A work of art can shift shape over time and La Jetée is a great example of this. While the experiments are a direct reference to those carried out by Nazi doctors on prisoners in the death camps, today the whole scenario immediately reminds us of not only CIA-run black sites and torture cells the world over but also the subterranean war going on in the tunnel network under Gaza. While the spying on dreams connects directly to the surveillance currently being carried out upon us by our devices, the desperation for survival resources is anticipated years before we actually began to recognise the ecological Armageddon that we now face.
As we plunge deeper into the vortex of this imagination, we realise that the relentless succession of still images in changing rhythms actually generates far more anxiety than a ‘normal’ cinematic film would have. Everything is still and, yet, everything is moving; the stillness is a deeply unstable one, not something you can trust. As with the soundtrack, the images too are multilingual, speaking in visual tongues — doctored photographs from long before Photoshop, ‘straight’ street photography, set up shots within a documentary situation and totally theatricalised narrative images. The soundtrack too, using a matching economy of means, doesn’t ever let you rest — Western classical music of different sorts, sound effects both quotidian and highly distorted, and the haunting voice-over all play with your mind and your perception. With no gimmicks, such as 3D or vibrating cinema seats, the experience becomes almost haptic.
The protagonist “doesn’t go mad.

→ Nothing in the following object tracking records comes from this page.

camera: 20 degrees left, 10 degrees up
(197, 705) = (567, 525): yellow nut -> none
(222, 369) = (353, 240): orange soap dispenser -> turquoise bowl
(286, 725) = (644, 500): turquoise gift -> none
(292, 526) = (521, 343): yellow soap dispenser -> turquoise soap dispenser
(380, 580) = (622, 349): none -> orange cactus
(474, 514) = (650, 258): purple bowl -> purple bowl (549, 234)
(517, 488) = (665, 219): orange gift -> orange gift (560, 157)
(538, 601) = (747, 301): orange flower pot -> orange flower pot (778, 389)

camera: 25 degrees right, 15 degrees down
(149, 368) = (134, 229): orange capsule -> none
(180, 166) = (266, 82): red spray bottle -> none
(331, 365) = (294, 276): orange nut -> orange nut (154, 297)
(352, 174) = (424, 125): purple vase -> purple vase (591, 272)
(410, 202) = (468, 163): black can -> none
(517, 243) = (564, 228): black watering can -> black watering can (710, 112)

He doesn’t die. He suffers.” He manages to travel to the past and with him we are transported back to a world where we see “a peacetime morning... Real Children. Real birds. Real cats. Real graves.” A woman, the woman in his dreams, “smiles at him from an automobile... other images appear, merge, in that museum, which is perhaps of his memory.” Even as we experience the defamiliarisation of quotidian things, the theme of the museum, of the remnants and the traces of the past, coalesces as another strand of the film. The underground tunnels are actually galleries and store-rooms for various objects from the past — statues, masks, pottery; the man and the woman entwine arms and wander through a jungle of stuffed animals in a museum of natural history, with the viewer now fully aware that in this future hell all animals are extinct, that there are no real birds anymore.
Sitting at the edge of a dying 2024, the older ones among us may recognise so many quaint things in this densely-packed film as belonging to a distant past but one during which we were alive. Some of the ideas (especially of love and desire) in La Jetée may also seem to be quaint but it’s also startling how things loop back in the film, for instance, the fear of a Third World War that might have once felt dated but now no longer does. In our constantly fracturing world, one can long to inhabit a slice of time like the protagonist and his lover where “their only landmarks are the flavour of the moment in which they are living and the markings on the walls.” And, yet, here we are, hiding as best we can in our respective underground warrens, desperate for some trick of time that enables the past and the future to come to our aid.